3. sowie die Äußerung
,,Ein verurteilter Straftäter, ja Herr Dr. Edmund Haferbeck wurde rechtskräftig zu einer Bannmeile verurteilt, da er mit Steinen schmiss und dadurch Leib und Leben gefährdete.“
5. sowie die Äußerung
„Aber auch der Leiter der Rechtsabteilung ein verurteilter Straftäter Dr. Edmund Haferbeck zeigt immer wieder seine juristische Unfähigkeit.“
7. sowie die Äußerungen
„13.11.2016 Edmund Haferbeck als Rechtsanwalt aufgetreten“ „Dr. Edmund Haferbeck gab sich vor einem deutschen Gericht als Verteidiger und Rechtsanwalt aus“ ,,Mit dem Gerati vorliegenden Beschluss, aus dem urteil 51 LOS-2 Js 17479/09 des Amtsgerichtes Marburg geht hervor, dass Herr Dr. Edmund Haferbeck sich in diesem Prozess als Rechtsanwalt vor Gericht bezeichnete.“ „Gerati konnte jetzt beweisen, dass auch Edmund Haferbeck vor einem deutschen Gericht, sich des Titelmissbrauches schuldig gemacht hatte.“
Beschwerde beim zuständigen Kammergericht war teilweise erfolgreich
Auf seine sofortige Beschwerde wird dem Beklagten – insoweit unter Abänderung des Beschlusses des Landgerichts Berlin vom 28.01.2021 – 27 O 519/19 * Prozesskostenhilfe für die Rechtsverteidigung mit Ausnahme der zu Ziffern 3., 5. und 7. der Klageschrift angeführten Unterlassungsbegehren bewilligt. Zugleich wird ihm sein Prozessbevollmächtigter, Rechtsanwalt Manuel Tripp, beigeordnet.
(…)
Die Beanstandung des Landgerichts, der Beklagte habe die Erklärung über seine persönlichen und wirtschaftlichen Verhältnisse nur unzureichend ausgefüllt und belegt, erachtet der Senat als ausgeräumt.
(…)
Entscheidendes Abgrenzungskriterium für die Unterscheidung von Tatsachenbehauptungen und Meinungsäußerungen ist das Merkmal der Beweisbarkeit. Tatsachenbehauptungen sind einer Beweisführung zugänglich, während Meinungsäußerungen durch Elemente des Dafürhaltens und der Stellungnahme gekennzeichnet und insoweit eines Nachweises rnit Beweismitteln entzogen sind.

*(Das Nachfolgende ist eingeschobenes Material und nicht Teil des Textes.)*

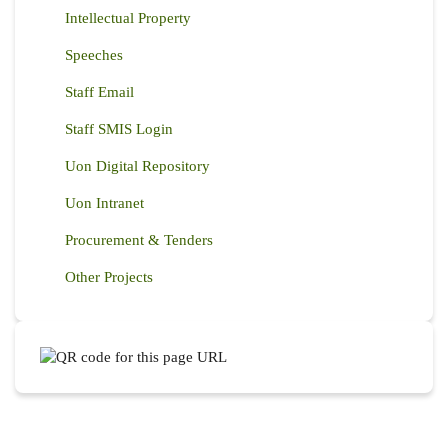
Intellectual Property
Speeches
Staff Email
Staff SMIS Login
Uon Digital Repository
Uon Intranet
Procurement & Tenders
Other Projects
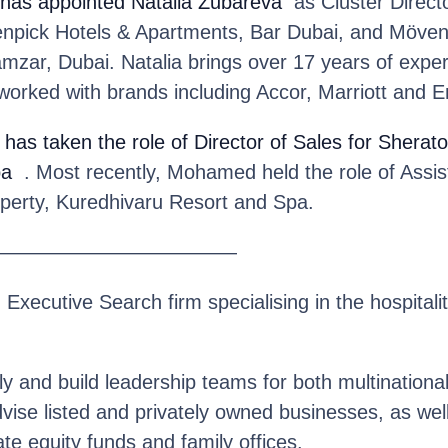
has appointed Natalia Zubareva
as Cluster Directo
npick Hotels & Apartments, Bar Dubai, and Möven
zar, Dubai. Natalia brings over 17 years of experi
worked with brands including Accor, Marriott and 
has taken the role of Director of Sales for Sherato
pa
. Most recently, Mohamed held the role of Assist
operty, Kuredhivaru Resort and Spa.
————————————
n Executive Search firm specialising in the hospitalit
y and build leadership teams for both multinationa
se listed and privately owned businesses, as well 
te equity funds and family offices.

Die mit den Klageanträgen zu 3 und S angegriffenen Äußerungen beziehen sich im Wesentlichen auf die Mitteilung, es handele sich bei dem Kläger zu 1. um einen verurteilten Straftäter. Es ist insoweit von einer Tatsachenbehauptung auszugehen, denn die Frage, ob der Kläger zu 1. von einem Strafgericht verurteilt worden ist oder nicht, kann durch Beweismittel geklärt werden.
Da ihr mich so unterstützt, bin ich natürlich euch auch der Transparenz verpflichtet. Gleichzeitig müssen die Machenschaften und der Versuch von Peta, jede Kritik über diesen Verein zu verhindern, öffentlich gemacht werden.
Deswegen habe ich mich entschlossen, jeden Schriftverkehr zwischen Peta, der Kanzlei Günther in Hamburg und mir, hier zu veröffentlichen. Natürlich werde ich anders als Peta und Dr. Edmund Haferbeck, die Persönlichkeitsrechte wahren und mir bekannte private Adressen, nicht veröffentlichen.
Ich habe eine eigene Kategorie (KLAGEN) angelegt, wo ich alle Schriftstücke, Aussagen und Beweise dokumentieren werde. Zwar wird es in den nächsten Tagen sehr viel juristische Geplänkel Artikel geben, jedoch sehe ich es als Notwendig an, den Versuch von Peta und anderen Tierrechtsorganisationen, berechtigte Kritik an ihrer Arbeit auszulöschen, offenzulegen. Alle von mir veröffentlichte Dokumente dürfen frei verwendet werden!